The Middle Tennessee Geriatric Workforce (GWEP)
Project Co-Principal Investigators: Dr. James Powers, MD
Academic and Medical Center Partners: Vanderbilt School of Nursing, Nashville Veteran Administration and Meharry Medical College
Community Agency Partners: AgeWell Middle Tennessee (formerly Council on Aging of Middle Tennessee), Richland Place Health Center, Honoring Choices, Tennessee, Knowles Home Assisted Living Facility and Alzheimer's
Funding Source: HRSA
Description: The Middle TN GWEP combines the expertise of Vanderbilt University Medical Center, Vanderbilt School of Nursing, the Nashville Veterans Administration, Meharry Medical College and numerous community agencies dedicated to the welfare of older Tennesseans. Middle TN GWEP partners have a history of collaboration to address critical needs in geriatric healthcare. The work plan includes 11 quality improvement projects within six topic areas: (1) Alzheimer’s Disease and Related Dementias (ADRD) caregiver support and education; (2) Patient and provider education on substance use disorder and screening for risk of opioid misuse (3) Advance Care Planning within a Medical-Legal Partnership and public outreach and education on advance directives with Honoring Choices® Tennessee; (4) Reduction of potentially inappropriate medications among targeted patient populations; 5) Reduction of all-cause 30 – day hospital readmissions among targeted patient populations; and, (6) Increasing the number of Falls Risk Assessments.

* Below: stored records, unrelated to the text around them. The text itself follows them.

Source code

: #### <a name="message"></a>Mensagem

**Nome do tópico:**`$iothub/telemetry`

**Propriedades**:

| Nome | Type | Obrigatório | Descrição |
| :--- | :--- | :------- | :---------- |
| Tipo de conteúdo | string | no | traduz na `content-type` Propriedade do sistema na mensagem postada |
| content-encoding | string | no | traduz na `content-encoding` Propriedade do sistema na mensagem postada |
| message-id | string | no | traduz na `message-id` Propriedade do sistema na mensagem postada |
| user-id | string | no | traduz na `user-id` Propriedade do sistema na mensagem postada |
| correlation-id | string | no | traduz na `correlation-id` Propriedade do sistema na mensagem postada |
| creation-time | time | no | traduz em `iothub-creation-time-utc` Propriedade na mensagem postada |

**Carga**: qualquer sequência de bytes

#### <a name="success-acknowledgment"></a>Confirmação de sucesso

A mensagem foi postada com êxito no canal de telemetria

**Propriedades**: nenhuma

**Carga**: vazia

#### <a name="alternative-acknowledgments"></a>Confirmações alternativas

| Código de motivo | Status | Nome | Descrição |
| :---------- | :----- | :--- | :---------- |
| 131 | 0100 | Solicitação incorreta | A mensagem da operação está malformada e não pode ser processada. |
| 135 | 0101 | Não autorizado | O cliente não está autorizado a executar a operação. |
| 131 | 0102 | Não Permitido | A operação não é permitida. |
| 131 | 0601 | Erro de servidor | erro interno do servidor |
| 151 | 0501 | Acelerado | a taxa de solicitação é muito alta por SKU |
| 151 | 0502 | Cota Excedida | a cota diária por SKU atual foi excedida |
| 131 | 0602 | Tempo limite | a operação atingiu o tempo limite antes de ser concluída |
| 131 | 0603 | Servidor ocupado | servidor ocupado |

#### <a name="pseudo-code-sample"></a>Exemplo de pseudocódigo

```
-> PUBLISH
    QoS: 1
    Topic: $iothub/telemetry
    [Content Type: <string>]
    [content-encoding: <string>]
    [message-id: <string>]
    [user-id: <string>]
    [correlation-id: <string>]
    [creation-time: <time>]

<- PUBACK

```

Feeding Assistance for Persons with Dementia: Training Modules for Professional and Family Caregivers
Principal Investigator: Sandra Simmons, PhD
Funding Source: The Allen Foundation
Sub-Contract: Abe’s Garden
Description: The Allen Foundation funded the development and dissemination of a series of nutrition education and training videos for professional and family caregivers. Video content includes feeding assistance care techniques to encourage food and fluid intake among older adults with dementia. Techniques are evidence-based and designed to enhance independence in eating, dignity and choice. Researchers partner with local dementia care facility, Abe’s Garden, to develop and distribute the videos to dementia care providers within the community.